I've pin-pointed a number of activities that would positively improve my life, but am having trouble implementing them because I seem to either have no self control or willpower or am impressively lazy and good at procrastination. Help me gain some?
I'm becoming increasingly convinced I am the single laziest person on the planet. I have a number of "good" habits I'd like to implement: eating healthier, exercising on a semi-daily basis, creating things (I'm big into design and photography), writing... but I just can't force myself to do them.
(For a little context: This question has become particularly pertinent because I'm trying to quit smoking because I hate it. I've set a date — my return to the States in two weeks after several months abroad — and am tapering down until then. I'm just becoming increasingly scared, given my inability to control anything else in my life, that I'll fall back into the habit even removed from the circumstances under which I started smoking. I put this in a small font because, while stop-smoking tips will be welcome, this really is a problem in every area of my life and I'd appreciate more general help.)
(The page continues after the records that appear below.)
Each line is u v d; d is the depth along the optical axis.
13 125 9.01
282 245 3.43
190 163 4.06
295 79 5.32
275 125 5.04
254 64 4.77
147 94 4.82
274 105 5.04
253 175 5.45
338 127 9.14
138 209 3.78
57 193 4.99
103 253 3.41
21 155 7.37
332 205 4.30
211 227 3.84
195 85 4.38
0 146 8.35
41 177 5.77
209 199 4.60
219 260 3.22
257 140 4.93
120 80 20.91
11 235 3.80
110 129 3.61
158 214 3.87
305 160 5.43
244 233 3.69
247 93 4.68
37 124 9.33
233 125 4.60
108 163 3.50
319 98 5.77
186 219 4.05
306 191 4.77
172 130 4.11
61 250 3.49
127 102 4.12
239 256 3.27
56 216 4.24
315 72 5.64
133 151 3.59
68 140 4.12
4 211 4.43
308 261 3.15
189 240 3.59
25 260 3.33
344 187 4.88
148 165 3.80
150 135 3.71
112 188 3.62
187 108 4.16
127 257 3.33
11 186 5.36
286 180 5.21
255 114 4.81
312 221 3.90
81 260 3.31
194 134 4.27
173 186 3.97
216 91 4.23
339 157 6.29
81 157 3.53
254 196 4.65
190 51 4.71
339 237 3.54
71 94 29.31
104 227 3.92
I'm not an unhealthy person (besides that little factoid above): I'm within an acceptable weight range and a vegetarian who eats (I think) a pretty wide range of healthy meals and who enjoys cooking. I just don't know how to not
go buy a chocolate at the store, or how to not
eat those chips sitting on the counter even though I just ate a substantial lunch. Nor can I force myself to get up and go to the gym, or go for a run; once I've established a daily exercise habit, I can usually keep that up for weeks (or, in one glorious example, months) — but once I fall off the wagon, I'm off the damn wagon for a long
This goes for creative pursuits as well: I love drawing / photography / design / writing, but once I fall into a creative "rut" of sorts, I'll just quit. I just don't have the desire to open Illustrator or even a notepad. I literally cannot make myself do it. I'll just spend my days in stasis watching television shows online or mindlessly surfing the internet. I hate it, but I just can't make myself do anything else.
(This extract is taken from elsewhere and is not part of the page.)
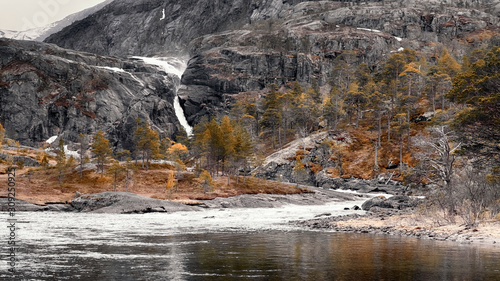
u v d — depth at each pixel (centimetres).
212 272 1669
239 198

I've tried using tools like Joe's Goals
to track good habits, but it doesn't work: as soon as I see a long stretch of failures I get too sad and stop using it. I realize you can't change everything at once, but even if I focus on one goal at a time I still fail.
I realize I've rambled quite a bit here so I'll try to summarise my question: How do I fight incredible procrastination and laziness and force myself to adopt simple, healthy lifestyle habits and work on the creative activities I enjoy? Can lack of will power / overwhelming laziness actually be overcome? I'm not looking to lose weight or implement massive
change, but rather adopt simple healthy-person habits. Any tips? Books/tips/techniques/anything will be welcomed.